#### Listed records

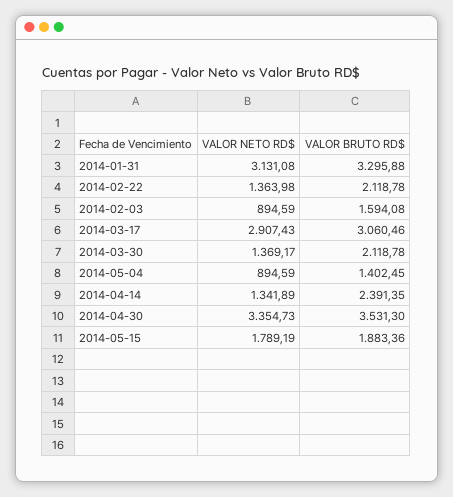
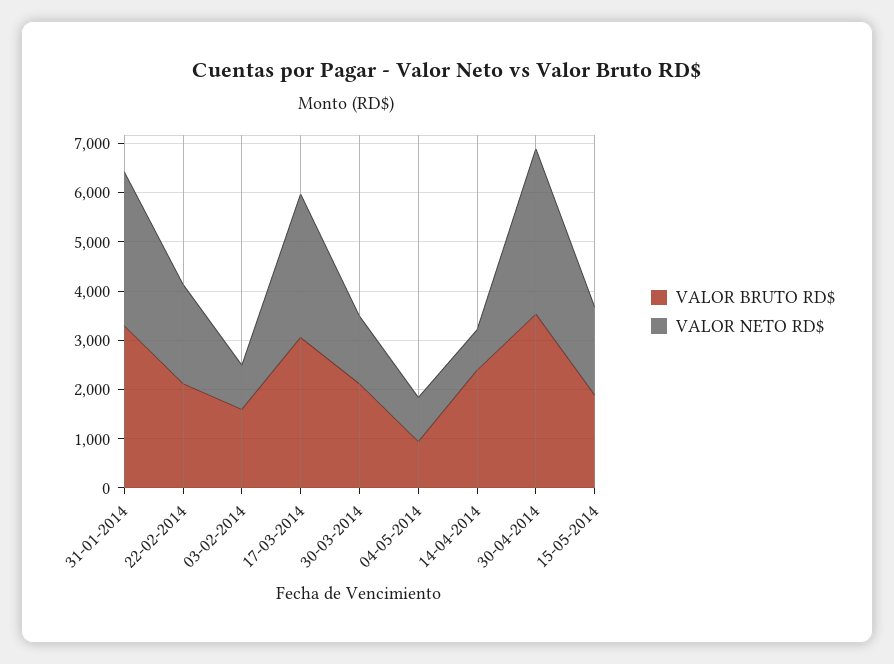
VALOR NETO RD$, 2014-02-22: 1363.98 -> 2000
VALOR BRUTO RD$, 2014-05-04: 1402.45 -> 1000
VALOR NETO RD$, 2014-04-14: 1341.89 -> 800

########
#### Listed records

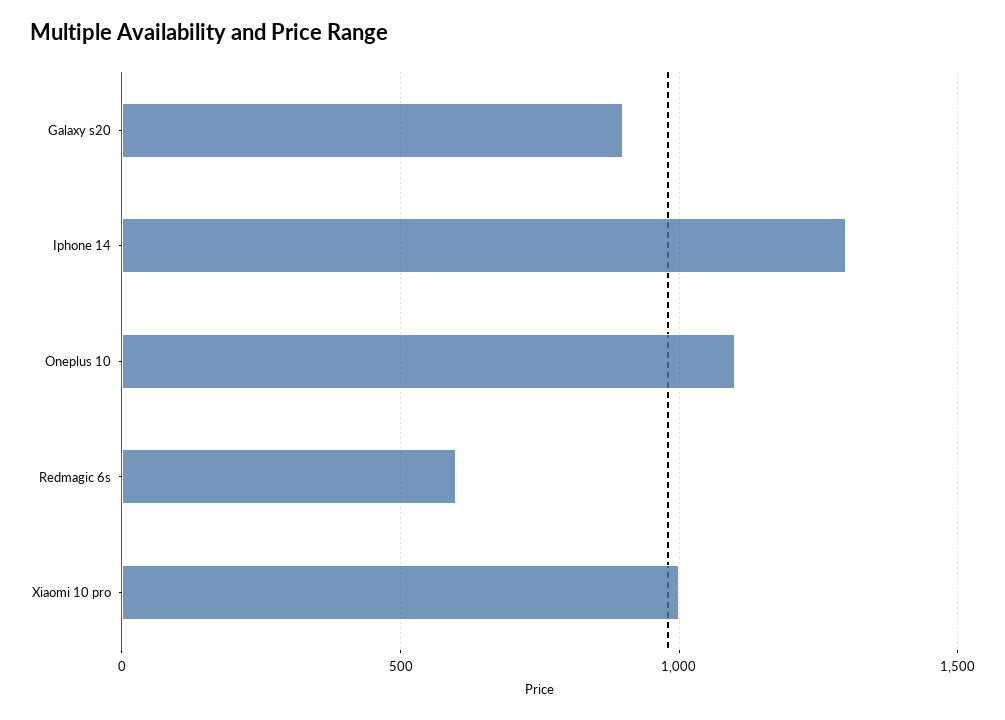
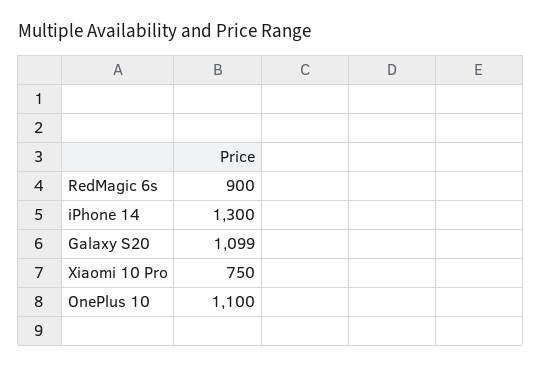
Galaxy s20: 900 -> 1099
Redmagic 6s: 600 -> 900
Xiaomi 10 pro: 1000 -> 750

########

§ Work order
The exact lines of the material above starting at the one that contains "Galaxy s20: 900 -> 1099" and ending at the one that contains "Xiaomi 10 pro: 1000 -> 750" are what to retype; leave out everything else.

§ Result
Galaxy s20: 900 -> 1099
Redmagic 6s: 600 -> 900
Xiaomi 10 pro: 1000 -> 750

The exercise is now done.